Residents on Chicago’s far south side are speaking out after a neighbor's overgrown lot led to mice getting into their homes.

Residents on Chicago’s far south side are speaking out after a neighbor's overgrown lot led to mice getting into their homes.

Frustration is growing in the Roseland neighborhood as a piece of city-owned land has turned into an unofficial dumping ground.

"It's better downtown than here. And we paying too much tax and then the next person," said Ethel Williamson, a Roseland resident.

The lot, located in the 300 block of West 99th Place, is filled with tires, plastic bottles, and all kinds of trash. Residents say years of neglect have turned the dead-end street from peaceful to cluttered chaos.

"There were two men… and they would cut the grass and clean up down there.
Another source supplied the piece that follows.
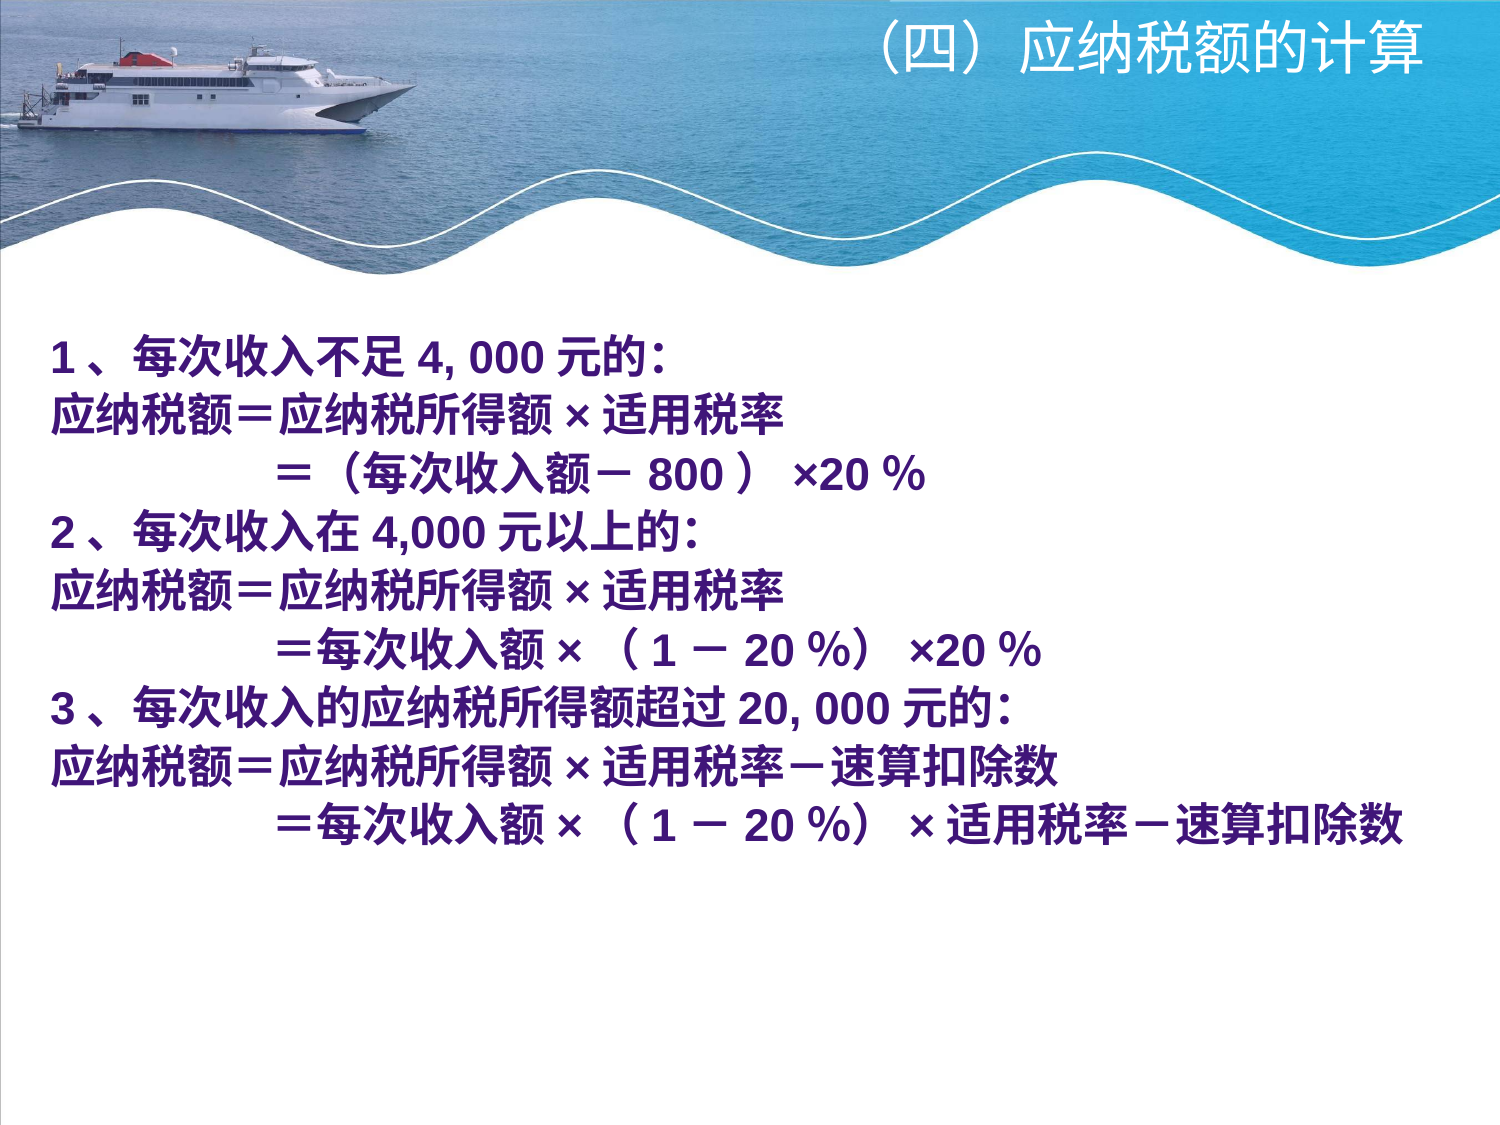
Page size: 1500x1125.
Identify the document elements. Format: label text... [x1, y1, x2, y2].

title （四）应纳税额的计算 [514, 11, 1427, 150]
picture [0, 0, 1500, 1125]
list 1、每次收入不足4, 000元的： 应纳税额＝应纳税所得额×适用税率 ＝（每次收入额－800）×20％ 2、每次收入在4,000元以上的： 应纳税额＝应纳税所得额×适用税率 ＝每次收入额×（1－20％）×20％ 3、每次收入的应纳税所得额超过20, 000元的： 应纳税额＝应纳税所得额×适用税率－速算扣除数 ＝每次收入额×（1－20％）×适用税率－速算扣除数 [49, 333, 1452, 1125]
And they've since gone in. So we don't have anybody that does it," said Adrienne Anglin, a Roseland resident.

Since then, the area has become overrun with weeds and run down. Williamson and Anglin have lived on the block for 50 years. Williamson said she called 311 and her alderman.

Fox 32 reached out to the 9th Ward Alderman Anthony Beale. His office sent these before-and-after images from March of this year when the area was cleaned up prompted by that 311 call, but residents say the current state is anything but satisfactory.

"It's unacceptable," Anglin said.

Alderman Beale says the area is now on the list to be cleaned up.